In fact, even seeing things in this light depresses me.
As a writer, I can relate to this dark side of the creative process. The statement that moves me the most in the Bejar poem, is a brief one: I have lost interest in music. It is horrible. This is a stark testimony, but rather relatable. At various stages in my life as a writer, I have felt the onset of some sort of creative ennui – a disinterest in writing, or even a distaste for literature. And it is horrible.
‘The Making of Grief Point’ ends with another brief statement: 'It is done.' But there is no sense of victory. The 'album' is finished, but the melancholy remains, along with a feeling of emptiness. But although the creative process is described as a mostly painful journey, the poem also portrays the creation of art as an unstoppable force. As Dan Bejar stops speaking, the rain comes.
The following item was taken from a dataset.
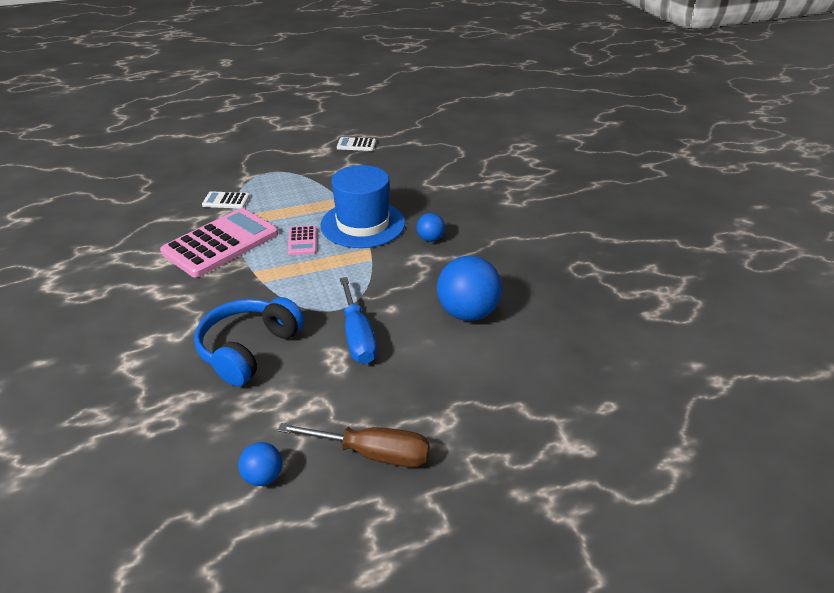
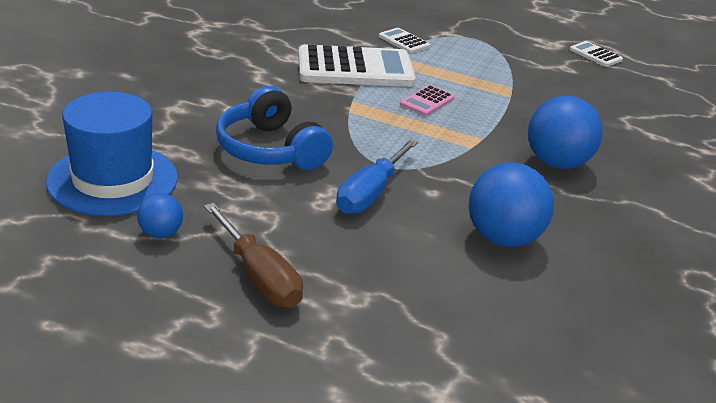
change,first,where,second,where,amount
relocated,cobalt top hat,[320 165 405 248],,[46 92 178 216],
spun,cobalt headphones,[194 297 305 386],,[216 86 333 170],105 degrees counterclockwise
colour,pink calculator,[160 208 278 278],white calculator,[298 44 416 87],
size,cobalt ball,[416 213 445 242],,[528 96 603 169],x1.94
For two long minutes there is just the steady hiss of pouring rain, reminding the listener that creative droughts never last forever.
Hopefully – this very literal drought here in the UK won’t last forever either, even though clear skies and hot temperatures are predicted for at least another week. I have to admit I’m hoping for rain sooner than that. I may not be in the middle of a creative drought, but this weather is definitely making it hard to stay focused!